◆ **WRITTEN TASK**
Rewrite every one of the following rows with "catalogue / barcode" changed to "catalog number", leaving everything else as it is.
——
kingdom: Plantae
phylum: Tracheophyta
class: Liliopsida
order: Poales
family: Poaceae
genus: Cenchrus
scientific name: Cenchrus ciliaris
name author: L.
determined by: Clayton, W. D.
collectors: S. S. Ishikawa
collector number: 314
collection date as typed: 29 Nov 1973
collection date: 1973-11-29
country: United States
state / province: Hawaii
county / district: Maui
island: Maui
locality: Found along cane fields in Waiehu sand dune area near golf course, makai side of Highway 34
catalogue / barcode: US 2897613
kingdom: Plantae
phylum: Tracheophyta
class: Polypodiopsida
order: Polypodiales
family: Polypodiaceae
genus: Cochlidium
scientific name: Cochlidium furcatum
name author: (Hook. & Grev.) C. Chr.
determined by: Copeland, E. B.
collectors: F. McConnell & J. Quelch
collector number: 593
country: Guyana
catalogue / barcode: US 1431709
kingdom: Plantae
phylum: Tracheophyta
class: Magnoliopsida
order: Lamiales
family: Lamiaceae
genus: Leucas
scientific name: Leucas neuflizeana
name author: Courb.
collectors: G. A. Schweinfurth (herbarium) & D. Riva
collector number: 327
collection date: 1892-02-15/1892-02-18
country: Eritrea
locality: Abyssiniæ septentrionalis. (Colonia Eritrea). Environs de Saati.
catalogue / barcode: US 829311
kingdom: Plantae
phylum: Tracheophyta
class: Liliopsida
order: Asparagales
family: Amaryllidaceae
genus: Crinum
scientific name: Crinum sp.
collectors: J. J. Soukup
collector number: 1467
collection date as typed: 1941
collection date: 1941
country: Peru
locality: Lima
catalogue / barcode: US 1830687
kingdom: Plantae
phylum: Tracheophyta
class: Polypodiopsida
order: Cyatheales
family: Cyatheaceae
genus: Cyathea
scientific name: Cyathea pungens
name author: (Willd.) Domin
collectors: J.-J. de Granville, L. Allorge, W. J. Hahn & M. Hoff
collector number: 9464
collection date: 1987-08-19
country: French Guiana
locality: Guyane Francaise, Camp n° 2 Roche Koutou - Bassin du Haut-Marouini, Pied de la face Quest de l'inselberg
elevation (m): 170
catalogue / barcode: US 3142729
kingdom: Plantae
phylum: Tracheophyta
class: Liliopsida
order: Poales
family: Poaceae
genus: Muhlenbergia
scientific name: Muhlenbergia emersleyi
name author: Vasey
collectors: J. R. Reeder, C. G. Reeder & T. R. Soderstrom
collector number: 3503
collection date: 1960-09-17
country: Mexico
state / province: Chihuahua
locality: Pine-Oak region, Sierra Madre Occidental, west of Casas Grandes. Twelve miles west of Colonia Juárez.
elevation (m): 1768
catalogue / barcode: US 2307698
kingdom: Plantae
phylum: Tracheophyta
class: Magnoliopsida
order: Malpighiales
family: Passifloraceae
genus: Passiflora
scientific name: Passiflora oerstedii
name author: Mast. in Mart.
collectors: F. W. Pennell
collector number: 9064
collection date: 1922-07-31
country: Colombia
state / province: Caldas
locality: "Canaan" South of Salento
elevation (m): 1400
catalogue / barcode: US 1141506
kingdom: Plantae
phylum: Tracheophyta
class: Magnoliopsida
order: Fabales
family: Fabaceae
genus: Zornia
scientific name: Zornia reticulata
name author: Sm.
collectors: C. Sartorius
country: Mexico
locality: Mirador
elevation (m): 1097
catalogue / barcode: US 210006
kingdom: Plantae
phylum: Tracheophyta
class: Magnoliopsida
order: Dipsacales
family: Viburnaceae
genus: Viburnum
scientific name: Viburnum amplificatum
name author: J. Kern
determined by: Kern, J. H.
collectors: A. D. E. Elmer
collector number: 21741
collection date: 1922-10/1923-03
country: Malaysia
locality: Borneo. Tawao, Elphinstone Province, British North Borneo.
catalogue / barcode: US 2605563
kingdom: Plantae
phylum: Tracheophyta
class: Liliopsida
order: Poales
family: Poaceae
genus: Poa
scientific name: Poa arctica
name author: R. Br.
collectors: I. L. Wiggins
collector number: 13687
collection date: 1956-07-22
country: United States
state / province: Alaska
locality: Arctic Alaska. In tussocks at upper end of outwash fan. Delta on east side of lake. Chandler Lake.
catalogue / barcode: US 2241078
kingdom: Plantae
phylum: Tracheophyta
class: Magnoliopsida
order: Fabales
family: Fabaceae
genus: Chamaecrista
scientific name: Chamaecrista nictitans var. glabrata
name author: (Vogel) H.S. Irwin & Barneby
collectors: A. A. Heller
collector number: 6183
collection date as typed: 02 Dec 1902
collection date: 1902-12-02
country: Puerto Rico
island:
——
◆ **COMPLETE RESPONSE**
kingdom: Plantae
phylum: Tracheophyta
class: Liliopsida
order: Poales
family: Poaceae
genus: Cenchrus
scientific name: Cenchrus ciliaris
name author: L.
determined by: Clayton, W. D.
collectors: S. S. Ishikawa
collector number: 314
collection date as typed: 29 Nov 1973
collection date: 1973-11-29
country: United States
state / province: Hawaii
county / district: Maui
island: Maui
locality: Found along cane fields in Waiehu sand dune area near golf course, makai side of Highway 34
catalog number: US 2897613
kingdom: Plantae
phylum: Tracheophyta
class: Polypodiopsida
order: Polypodiales
family: Polypodiaceae
genus: Cochlidium
scientific name: Cochlidium furcatum
name author: (Hook. & Grev.) C. Chr.
determined by: Copeland, E. B.
collectors: F. McConnell & J. Quelch
collector number: 593
country: Guyana
catalog number: US 1431709
kingdom: Plantae
phylum: Tracheophyta
class: Magnoliopsida
order: Lamiales
family: Lamiaceae
genus: Leucas
scientific name: Leucas neuflizeana
name author: Courb.
collectors: G. A. Schweinfurth (herbarium) & D. Riva
collector number: 327
collection date: 1892-02-15/1892-02-18
country: Eritrea
locality: Abyssiniæ septentrionalis. (Colonia Eritrea). Environs de Saati.
catalog number: US 829311
kingdom: Plantae
phylum: Tracheophyta
class: Liliopsida
order: Asparagales
family: Amaryllidaceae
genus: Crinum
scientific name: Crinum sp.
collectors: J. J. Soukup
collector number: 1467
collection date as typed: 1941
collection date: 1941
country: Peru
locality: Lima
catalog number: US 1830687
kingdom: Plantae
phylum: Tracheophyta
class: Polypodiopsida
order: Cyatheales
family: Cyatheaceae
genus: Cyathea
scientific name: Cyathea pungens
name author: (Willd.) Domin
collectors: J.-J. de Granville, L. Allorge, W. J. Hahn & M. Hoff
collector number: 9464
collection date: 1987-08-19
country: French Guiana
locality: Guyane Francaise, Camp n° 2 Roche Koutou - Bassin du Haut-Marouini, Pied de la face Quest de l'inselberg
elevation (m): 170
catalog number: US 3142729
kingdom: Plantae
phylum: Tracheophyta
class: Liliopsida
order: Poales
family: Poaceae
genus: Muhlenbergia
scientific name: Muhlenbergia emersleyi
name author: Vasey
collectors: J. R. Reeder, C. G. Reeder & T. R. Soderstrom
collector number: 3503
collection date: 1960-09-17
country: Mexico
state / province: Chihuahua
locality: Pine-Oak region, Sierra Madre Occidental, west of Casas Grandes. Twelve miles west of Colonia Juárez.
elevation (m): 1768
catalog number: US 2307698
kingdom: Plantae
phylum: Tracheophyta
class: Magnoliopsida
order: Malpighiales
family: Passifloraceae
genus: Passiflora
scientific name: Passiflora oerstedii
name author: Mast. in Mart.
collectors: F. W. Pennell
collector number: 9064
collection date: 1922-07-31
country: Colombia
state / province: Caldas
locality: "Canaan" South of Salento
elevation (m): 1400
catalog number: US 1141506
kingdom: Plantae
phylum: Tracheophyta
class: Magnoliopsida
order: Fabales
family: Fabaceae
genus: Zornia
scientific name: Zornia reticulata
name author: Sm.
collectors: C. Sartorius
country: Mexico
locality: Mirador
elevation (m): 1097
catalog number: US 210006
kingdom: Plantae
phylum: Tracheophyta
class: Magnoliopsida
order: Dipsacales
family: Viburnaceae
genus: Viburnum
scientific name: Viburnum amplificatum
name author: J. Kern
determined by: Kern, J. H.
collectors: A. D. E. Elmer
collector number: 21741
collection date: 1922-10/1923-03
country: Malaysia
locality: Borneo. Tawao, Elphinstone Province, British North Borneo.
catalog number: US 2605563
kingdom: Plantae
phylum: Tracheophyta
class: Liliopsida
order: Poales
family: Poaceae
genus: Poa
scientific name: Poa arctica
name author: R. Br.
collectors: I. L. Wiggins
collector number: 13687
collection date: 1956-07-22
country: United States
state / province: Alaska
locality: Arctic Alaska. In tussocks at upper end of outwash fan. Delta on east side of lake. Chandler Lake.
catalog number: US 2241078
kingdom: Plantae
phylum: Tracheophyta
class: Magnoliopsida
order: Fabales
family: Fabaceae
genus: Chamaecrista
scientific name: Chamaecrista nictitans var. glabrata
name author: (Vogel) H.S. Irwin & Barneby
collectors: A. A. Heller
collector number: 6183
collection date as typed: 02 Dec 1902
collection date: 1902-12-02
country: Puerto Rico
island:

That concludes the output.